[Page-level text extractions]

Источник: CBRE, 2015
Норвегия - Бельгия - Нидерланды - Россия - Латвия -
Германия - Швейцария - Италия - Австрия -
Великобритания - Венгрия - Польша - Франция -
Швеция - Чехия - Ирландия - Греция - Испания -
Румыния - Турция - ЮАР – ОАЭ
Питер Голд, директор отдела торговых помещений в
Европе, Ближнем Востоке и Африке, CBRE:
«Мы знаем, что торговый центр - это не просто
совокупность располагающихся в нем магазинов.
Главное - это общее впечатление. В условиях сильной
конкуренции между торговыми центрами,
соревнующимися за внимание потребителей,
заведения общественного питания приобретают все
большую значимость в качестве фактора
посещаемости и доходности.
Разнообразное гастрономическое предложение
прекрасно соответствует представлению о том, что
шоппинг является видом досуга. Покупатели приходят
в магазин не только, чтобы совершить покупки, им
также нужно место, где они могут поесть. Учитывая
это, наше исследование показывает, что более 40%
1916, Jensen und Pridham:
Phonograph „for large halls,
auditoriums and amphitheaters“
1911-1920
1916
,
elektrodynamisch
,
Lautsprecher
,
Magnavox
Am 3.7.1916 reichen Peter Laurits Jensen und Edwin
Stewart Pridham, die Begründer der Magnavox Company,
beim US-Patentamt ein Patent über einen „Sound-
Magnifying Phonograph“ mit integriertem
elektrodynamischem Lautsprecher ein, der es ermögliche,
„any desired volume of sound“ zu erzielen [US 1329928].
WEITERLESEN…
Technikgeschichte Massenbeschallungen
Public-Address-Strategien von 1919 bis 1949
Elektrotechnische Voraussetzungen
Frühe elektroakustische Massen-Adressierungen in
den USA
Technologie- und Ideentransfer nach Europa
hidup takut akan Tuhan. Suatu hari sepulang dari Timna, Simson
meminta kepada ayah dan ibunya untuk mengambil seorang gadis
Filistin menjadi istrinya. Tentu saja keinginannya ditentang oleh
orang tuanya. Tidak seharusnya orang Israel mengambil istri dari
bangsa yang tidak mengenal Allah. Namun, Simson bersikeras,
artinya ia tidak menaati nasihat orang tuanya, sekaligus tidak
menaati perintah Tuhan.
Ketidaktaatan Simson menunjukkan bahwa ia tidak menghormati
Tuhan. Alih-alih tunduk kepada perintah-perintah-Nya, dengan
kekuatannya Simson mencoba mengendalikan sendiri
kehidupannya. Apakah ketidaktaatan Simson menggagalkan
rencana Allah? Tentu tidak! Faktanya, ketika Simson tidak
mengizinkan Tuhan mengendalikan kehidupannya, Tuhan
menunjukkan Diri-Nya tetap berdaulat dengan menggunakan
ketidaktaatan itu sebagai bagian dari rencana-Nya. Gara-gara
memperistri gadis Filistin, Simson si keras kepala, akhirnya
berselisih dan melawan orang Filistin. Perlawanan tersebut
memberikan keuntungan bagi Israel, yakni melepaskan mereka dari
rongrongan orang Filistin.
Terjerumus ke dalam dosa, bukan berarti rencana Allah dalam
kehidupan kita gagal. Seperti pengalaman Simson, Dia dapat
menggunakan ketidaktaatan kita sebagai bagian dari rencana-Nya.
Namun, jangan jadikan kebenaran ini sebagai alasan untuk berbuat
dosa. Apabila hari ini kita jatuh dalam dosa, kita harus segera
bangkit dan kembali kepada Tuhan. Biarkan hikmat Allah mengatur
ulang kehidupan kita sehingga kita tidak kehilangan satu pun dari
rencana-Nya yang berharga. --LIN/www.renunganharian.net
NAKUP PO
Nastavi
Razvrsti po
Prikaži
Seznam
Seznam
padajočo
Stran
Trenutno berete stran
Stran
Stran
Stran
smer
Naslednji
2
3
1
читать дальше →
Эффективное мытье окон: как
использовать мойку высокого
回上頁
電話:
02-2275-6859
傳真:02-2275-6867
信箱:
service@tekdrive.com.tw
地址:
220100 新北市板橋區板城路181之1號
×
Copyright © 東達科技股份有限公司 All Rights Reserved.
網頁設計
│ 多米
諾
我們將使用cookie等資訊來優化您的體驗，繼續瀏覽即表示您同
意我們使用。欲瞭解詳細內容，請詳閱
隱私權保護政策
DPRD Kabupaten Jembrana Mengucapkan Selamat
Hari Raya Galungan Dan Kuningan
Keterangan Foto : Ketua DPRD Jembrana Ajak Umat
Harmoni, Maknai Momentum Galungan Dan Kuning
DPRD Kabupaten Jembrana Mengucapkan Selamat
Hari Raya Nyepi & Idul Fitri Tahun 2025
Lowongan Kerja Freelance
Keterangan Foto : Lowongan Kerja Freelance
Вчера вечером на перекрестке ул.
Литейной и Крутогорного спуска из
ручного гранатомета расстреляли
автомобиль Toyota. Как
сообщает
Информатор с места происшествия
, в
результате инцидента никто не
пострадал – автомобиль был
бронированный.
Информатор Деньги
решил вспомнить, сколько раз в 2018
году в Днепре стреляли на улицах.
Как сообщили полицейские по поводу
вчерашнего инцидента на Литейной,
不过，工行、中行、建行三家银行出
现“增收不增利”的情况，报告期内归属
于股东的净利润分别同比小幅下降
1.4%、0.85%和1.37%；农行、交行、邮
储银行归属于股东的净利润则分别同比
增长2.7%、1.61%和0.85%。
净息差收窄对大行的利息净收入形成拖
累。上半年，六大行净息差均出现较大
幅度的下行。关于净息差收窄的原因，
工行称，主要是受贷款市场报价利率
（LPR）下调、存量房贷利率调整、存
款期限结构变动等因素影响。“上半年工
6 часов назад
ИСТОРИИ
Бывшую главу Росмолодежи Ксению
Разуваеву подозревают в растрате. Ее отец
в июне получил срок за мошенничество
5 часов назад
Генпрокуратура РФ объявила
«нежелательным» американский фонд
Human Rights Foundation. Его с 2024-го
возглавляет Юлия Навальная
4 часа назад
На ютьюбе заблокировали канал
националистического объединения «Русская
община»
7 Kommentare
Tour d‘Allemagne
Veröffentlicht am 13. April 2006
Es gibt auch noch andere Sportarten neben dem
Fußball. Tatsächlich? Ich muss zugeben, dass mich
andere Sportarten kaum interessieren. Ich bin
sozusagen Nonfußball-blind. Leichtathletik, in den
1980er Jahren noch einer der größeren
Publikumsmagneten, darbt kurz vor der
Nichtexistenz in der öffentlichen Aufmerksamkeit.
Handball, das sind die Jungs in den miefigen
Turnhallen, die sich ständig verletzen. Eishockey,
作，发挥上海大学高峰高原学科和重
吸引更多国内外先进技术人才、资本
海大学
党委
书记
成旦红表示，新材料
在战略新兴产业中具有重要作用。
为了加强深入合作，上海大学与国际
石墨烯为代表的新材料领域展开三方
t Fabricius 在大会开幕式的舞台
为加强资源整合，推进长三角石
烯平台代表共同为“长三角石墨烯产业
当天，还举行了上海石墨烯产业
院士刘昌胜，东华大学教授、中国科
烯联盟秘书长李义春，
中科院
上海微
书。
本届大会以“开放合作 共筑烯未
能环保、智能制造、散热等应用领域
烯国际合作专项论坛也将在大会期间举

| TASK GOAL |
In the data above, which lines lie between the line with "Германия - Швейцария" and the line with "orang tuanya. Tidak", inclusive? Print those lines exactly and nothing else.

| SOLUTION BELOW |
Германия - Швейцария - Италия - Австрия -
Великобритания - Венгрия - Польша - Франция -
Швеция - Чехия - Ирландия - Греция - Испания -
Румыния - Турция - ЮАР – ОАЭ
Питер Голд, директор отдела торговых помещений в
Европе, Ближнем Востоке и Африке, CBRE:
«Мы знаем, что торговый центр - это не просто
совокупность располагающихся в нем магазинов.
Главное - это общее впечатление. В условиях сильной
конкуренции между торговыми центрами,
соревнующимися за внимание потребителей,
заведения общественного питания приобретают все
большую значимость в качестве фактора
посещаемости и доходности.
Разнообразное гастрономическое предложение
прекрасно соответствует представлению о том, что
шоппинг является видом досуга. Покупатели приходят
в магазин не только, чтобы совершить покупки, им
также нужно место, где они могут поесть. Учитывая
это, наше исследование показывает, что более 40%
1916, Jensen und Pridham:
Phonograph „for large halls,
auditoriums and amphitheaters“
1911-1920
1916
,
elektrodynamisch
,
Lautsprecher
,
Magnavox
Am 3.7.1916 reichen Peter Laurits Jensen und Edwin
Stewart Pridham, die Begründer der Magnavox Company,
beim US-Patentamt ein Patent über einen „Sound-
Magnifying Phonograph“ mit integriertem
elektrodynamischem Lautsprecher ein, der es ermögliche,
„any desired volume of sound“ zu erzielen [US 1329928].
WEITERLESEN…
Technikgeschichte Massenbeschallungen
Public-Address-Strategien von 1919 bis 1949
Elektrotechnische Voraussetzungen
Frühe elektroakustische Massen-Adressierungen in
den USA
Technologie- und Ideentransfer nach Europa
hidup takut akan Tuhan. Suatu hari sepulang dari Timna, Simson
meminta kepada ayah dan ibunya untuk mengambil seorang gadis
Filistin menjadi istrinya. Tentu saja keinginannya ditentang oleh
orang tuanya. Tidak seharusnya orang Israel mengambil istri dari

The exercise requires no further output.